▸ Request
Pull out all lines from the listing below in which the word "Федерации" appears.

== Records for the exercise

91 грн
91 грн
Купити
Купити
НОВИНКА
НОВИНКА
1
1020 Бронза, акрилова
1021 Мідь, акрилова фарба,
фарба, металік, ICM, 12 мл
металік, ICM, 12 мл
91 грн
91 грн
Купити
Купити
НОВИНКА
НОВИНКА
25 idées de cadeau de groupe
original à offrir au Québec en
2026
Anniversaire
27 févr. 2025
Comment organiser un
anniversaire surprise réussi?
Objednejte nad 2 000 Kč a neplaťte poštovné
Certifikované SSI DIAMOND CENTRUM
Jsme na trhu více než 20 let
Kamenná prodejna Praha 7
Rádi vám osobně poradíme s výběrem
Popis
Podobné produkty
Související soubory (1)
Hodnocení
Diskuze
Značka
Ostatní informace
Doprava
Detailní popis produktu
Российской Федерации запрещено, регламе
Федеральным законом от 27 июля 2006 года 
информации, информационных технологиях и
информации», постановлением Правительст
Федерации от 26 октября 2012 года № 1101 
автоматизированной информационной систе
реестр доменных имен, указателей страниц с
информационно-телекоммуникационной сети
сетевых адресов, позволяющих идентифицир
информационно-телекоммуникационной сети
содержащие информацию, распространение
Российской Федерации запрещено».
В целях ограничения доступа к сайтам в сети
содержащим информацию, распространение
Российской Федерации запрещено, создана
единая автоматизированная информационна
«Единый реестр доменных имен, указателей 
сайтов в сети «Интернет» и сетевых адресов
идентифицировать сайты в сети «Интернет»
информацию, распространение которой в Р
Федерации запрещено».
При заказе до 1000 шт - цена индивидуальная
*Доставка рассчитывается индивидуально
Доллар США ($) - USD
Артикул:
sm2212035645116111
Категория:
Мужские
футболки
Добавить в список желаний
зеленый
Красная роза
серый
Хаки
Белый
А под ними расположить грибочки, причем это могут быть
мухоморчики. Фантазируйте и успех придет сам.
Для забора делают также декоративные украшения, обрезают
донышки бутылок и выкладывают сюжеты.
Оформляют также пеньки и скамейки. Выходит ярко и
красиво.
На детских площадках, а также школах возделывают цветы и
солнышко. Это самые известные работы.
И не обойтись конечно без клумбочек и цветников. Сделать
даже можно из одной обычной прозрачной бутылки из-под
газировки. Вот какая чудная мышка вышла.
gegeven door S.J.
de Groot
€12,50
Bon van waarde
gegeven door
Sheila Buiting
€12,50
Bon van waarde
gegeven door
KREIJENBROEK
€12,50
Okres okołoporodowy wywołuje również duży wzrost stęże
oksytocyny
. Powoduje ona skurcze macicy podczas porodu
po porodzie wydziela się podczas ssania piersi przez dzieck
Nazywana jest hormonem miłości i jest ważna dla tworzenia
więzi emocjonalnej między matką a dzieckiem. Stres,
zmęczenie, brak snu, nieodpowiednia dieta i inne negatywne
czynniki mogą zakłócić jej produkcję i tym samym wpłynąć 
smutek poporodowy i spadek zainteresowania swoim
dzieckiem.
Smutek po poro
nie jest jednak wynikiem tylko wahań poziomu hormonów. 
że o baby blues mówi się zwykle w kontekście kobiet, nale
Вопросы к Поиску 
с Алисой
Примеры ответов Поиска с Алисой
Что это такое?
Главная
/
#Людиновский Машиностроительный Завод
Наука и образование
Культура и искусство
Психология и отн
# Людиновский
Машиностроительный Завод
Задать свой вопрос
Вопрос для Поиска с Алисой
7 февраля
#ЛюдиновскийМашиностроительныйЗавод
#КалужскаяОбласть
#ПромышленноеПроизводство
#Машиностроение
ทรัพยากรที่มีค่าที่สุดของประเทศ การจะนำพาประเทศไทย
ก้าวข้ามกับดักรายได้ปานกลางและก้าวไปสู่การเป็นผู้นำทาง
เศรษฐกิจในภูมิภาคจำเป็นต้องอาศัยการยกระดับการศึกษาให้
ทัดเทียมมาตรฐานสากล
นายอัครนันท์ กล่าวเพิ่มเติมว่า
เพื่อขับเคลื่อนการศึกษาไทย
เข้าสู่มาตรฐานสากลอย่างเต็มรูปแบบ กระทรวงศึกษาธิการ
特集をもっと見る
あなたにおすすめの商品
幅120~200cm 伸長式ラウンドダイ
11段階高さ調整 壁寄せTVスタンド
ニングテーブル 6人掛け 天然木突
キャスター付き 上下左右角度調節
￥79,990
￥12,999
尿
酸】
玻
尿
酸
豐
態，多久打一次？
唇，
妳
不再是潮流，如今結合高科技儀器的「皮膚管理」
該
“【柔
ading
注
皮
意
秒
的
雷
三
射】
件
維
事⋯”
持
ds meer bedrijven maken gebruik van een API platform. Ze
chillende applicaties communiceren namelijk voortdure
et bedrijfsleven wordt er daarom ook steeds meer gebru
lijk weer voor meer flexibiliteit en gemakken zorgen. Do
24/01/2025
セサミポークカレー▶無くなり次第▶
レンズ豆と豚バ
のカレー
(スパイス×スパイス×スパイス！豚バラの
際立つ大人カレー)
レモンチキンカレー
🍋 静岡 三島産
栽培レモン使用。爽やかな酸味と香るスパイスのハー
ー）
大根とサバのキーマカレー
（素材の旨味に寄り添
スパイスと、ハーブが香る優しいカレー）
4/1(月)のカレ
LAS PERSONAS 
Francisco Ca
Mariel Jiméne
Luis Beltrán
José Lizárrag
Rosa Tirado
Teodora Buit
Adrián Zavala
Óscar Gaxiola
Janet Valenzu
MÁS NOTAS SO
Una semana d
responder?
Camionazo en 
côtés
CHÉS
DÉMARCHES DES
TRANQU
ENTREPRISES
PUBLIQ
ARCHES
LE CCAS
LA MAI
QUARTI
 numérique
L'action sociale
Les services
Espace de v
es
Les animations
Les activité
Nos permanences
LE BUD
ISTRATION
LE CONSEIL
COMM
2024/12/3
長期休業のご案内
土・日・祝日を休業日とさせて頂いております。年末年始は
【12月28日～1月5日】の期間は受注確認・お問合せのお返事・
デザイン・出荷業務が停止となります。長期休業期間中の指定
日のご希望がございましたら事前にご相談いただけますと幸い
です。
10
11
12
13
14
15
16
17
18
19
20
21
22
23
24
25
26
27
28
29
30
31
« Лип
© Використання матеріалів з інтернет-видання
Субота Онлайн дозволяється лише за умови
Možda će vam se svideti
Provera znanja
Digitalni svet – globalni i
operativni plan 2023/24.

====

▸ Solution to the problem
Российской Федерации запрещено, регламе
Федерации от 26 октября 2012 года № 1101 
Российской Федерации запрещено».
Российской Федерации запрещено, создана
Федерации запрещено».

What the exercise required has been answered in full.